Solche Anforderungen sind natürlich willkommen. Zugegeben, nicht alles ist perfekt. So werden z.B. die technischen und organisatorischen Maßnahmen, d.h. die Sicherheitsanforderungen, Normen und Bedingungen für die Interoperabilität, Gegenstand von Verordnungen des Bundesrates sein. Da diese Verordnungen nicht erlassen werden und somit nicht zur Abstimmung stehen, muss über sie abgestimmt werden, ohne ihren Inhalt zu kennen. Während die Gesetzgebungstechnik verständlich ist, ist es bedauerlich, dass ein Text zur Abstimmung gestellt wird, wenn die grundlegenden Punkte des Textes tatsächlich auf der Ebene von Verordnungen geregelt sind.
Es ist alles eine Frage des Vertrauens.
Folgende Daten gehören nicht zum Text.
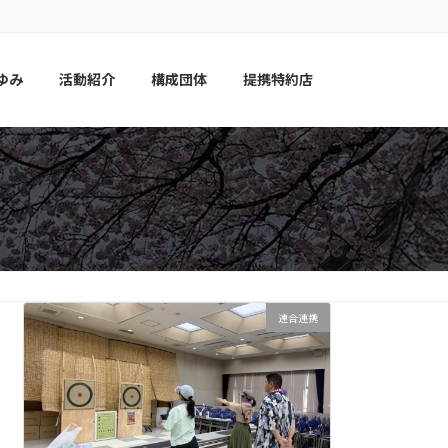
ゆみ
活動紹介
構成団体
提携特約店
連合連携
Das im Gesetzentwurf vorgesehene System entspricht dem System, das auf EU-Ebene durch die Verordnung 910/2014 über die elektronische Identifizierung, die sogenannte eIDAS-Verordnung, eingeführt wurde, sowie dem vom National Institute of Standards and Technology (NIST) in den Vereinigten Staaten vorgesehenen System. Man kann mit Fug und Recht annehmen, dass der Bund sich dann von den im Ausland auferlegten Anforderungen inspirieren lassen kann, um einen eigenen Rahmen in diesem Bereich zu schaffen (z.B. ANSSI für Frankreich). Erfahrungsreich sind auch die Rahmenbedingungen für die elektronische Patientenakte, die ebenfalls sensibler ist, was die darin enthaltenen Daten angeht.
Ein weiteres Fragezeichen ist das der Kosten, da diese Identitätsanbieter ihre Dienste den Nutzern, die e-ID verwenden möchten, in Rechnung stellen könnten. Der Entwurf sieht jedoch bereits gewisse Abstriche vor, indem er betont, dass der oder die Akteure als „marktmächtig“ im Sinne des Bundespreisüberwachungsgesetzes gelten und daher bestimmten Grenzen hinsichtlich der Preise unterliegen, die sie festlegen können.
Letztlich scheinen die geäußerten Befürchtungen, auch wenn einige Punkte noch zu klären sind, weitgehend unbegründet zu sein, wenn man einen Schritt zurücktritt. Es gibt nur eine wirkliche Befürchtung: dass die Schweiz, die Jahr für Jahr als Spitzenreiter in der Innovationsrangliste gepriesen wird, bei der Digitalisierung immer weiter zurückfallen wird. Wägt man das Für und Wider ab, gibt es keinen Raum für Zweifel: Es ist in der Tat ein kleines, aber zuversichtliches JA, das an diesem Wochenende in die Wahlurne gelegt wird.